After you’ve formatted your USB drive, you may proceed with copying your Mac’s operating system to it.
To save a copy of your Mac’s operating system to your USB drive,

  1. Go to the Mac App Store.
  2. Download the latest version of your operating system.
  3. Open your “Applications” folder.
  4. Look for the installer of the operating system.
  5. Drag and drop the installer to your USB drive.

 
After you’re done,

  1. Go back to your “Applications” folder.
  2. Click on “Utilities.”
  3. Open “Terminal.”
  4. Paste the following code inside the box.

 

  • Sierra – sudo /Applications/Install\ macOS\ 10.13\ Beta.app/Contents/Resources/createinstallmedia –volume /Volumes/YourUSBDriveName –applicationpath /Applications/Install\ macOS\ 10.13\ Beta.app –nointeraction
  • OS X El Capitan – sudo /Applications/Install\ OS\ X\ El\ Capitan.app/Contents/Resources/createinstallmedia –volume /Volumes/YourUSBDriveName –applicationpath /Applications/Install\ OS\ X\ El\ Capitan.app –nointeraction
  • OS X Yosemite – sudo /Applications/Install\ OS\ X\ Yosemite.app/Contents/Resources/createinstallmedia –volume /Volumes/YourUSBDriveName–applicationpath /Applications/Install\ OS\ X\ Yosemite.app –nointeraction
  • OS X Mavericks – sudo /Applications/Install\ OS\ X\ Mavericks.app/Contents/Resources/createinstallmedia –volume /Volumes/YourUSBDriveName –applicationpath /Applications/Install\ OS\ X\ Mavericks.app –nointeraction

 
*Note:
The command is case sensitive, so make sure that you type your USB Drive’s name exactly as how it was originally written or you can just copy and paste it to the Terminal to make things easier.
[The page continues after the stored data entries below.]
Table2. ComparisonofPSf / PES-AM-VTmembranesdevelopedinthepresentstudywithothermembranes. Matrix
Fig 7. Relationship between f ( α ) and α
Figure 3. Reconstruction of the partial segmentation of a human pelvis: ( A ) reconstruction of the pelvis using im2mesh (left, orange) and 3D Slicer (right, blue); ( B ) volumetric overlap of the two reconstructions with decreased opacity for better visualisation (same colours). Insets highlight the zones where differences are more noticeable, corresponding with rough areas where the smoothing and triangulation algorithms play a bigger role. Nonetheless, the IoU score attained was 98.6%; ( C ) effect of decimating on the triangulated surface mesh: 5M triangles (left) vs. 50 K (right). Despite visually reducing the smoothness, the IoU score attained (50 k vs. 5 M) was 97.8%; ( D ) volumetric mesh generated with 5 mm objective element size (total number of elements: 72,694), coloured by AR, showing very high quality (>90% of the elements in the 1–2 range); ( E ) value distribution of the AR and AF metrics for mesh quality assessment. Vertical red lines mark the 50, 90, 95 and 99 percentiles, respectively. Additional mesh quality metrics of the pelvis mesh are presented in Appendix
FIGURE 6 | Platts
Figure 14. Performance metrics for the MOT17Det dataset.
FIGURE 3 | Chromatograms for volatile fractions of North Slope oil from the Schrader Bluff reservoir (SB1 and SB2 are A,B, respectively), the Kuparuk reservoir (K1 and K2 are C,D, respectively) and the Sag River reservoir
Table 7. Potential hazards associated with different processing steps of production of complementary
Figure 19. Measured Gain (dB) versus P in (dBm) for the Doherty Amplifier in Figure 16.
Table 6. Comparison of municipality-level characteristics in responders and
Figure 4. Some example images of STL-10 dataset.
Also, the USB drive name must not contain any space, so if the name that you gave it earlier has one, make sure that you erase it first.
After you’ve copied the code to the Terminal,

  1. Press the “Return” key.
  2. Type in your Administrator name and password.
  3. Press the “Return” key.
  4. Wait while the Terminal is running the command.
  5. Depending on the amount of files it is trying to copy, it may take anywhere from a few minutes to a couple of hours, so you might want to work on other tasks while waiting.
  6. After the copying process is finished, a message that says “Done” will appear.

 
Your operating system has now been copied to your USB drive and you may start using it as an alternative bootable drive in case you needed to troubleshoot an issue, reinstall your operating system, or install your OS on another Mac.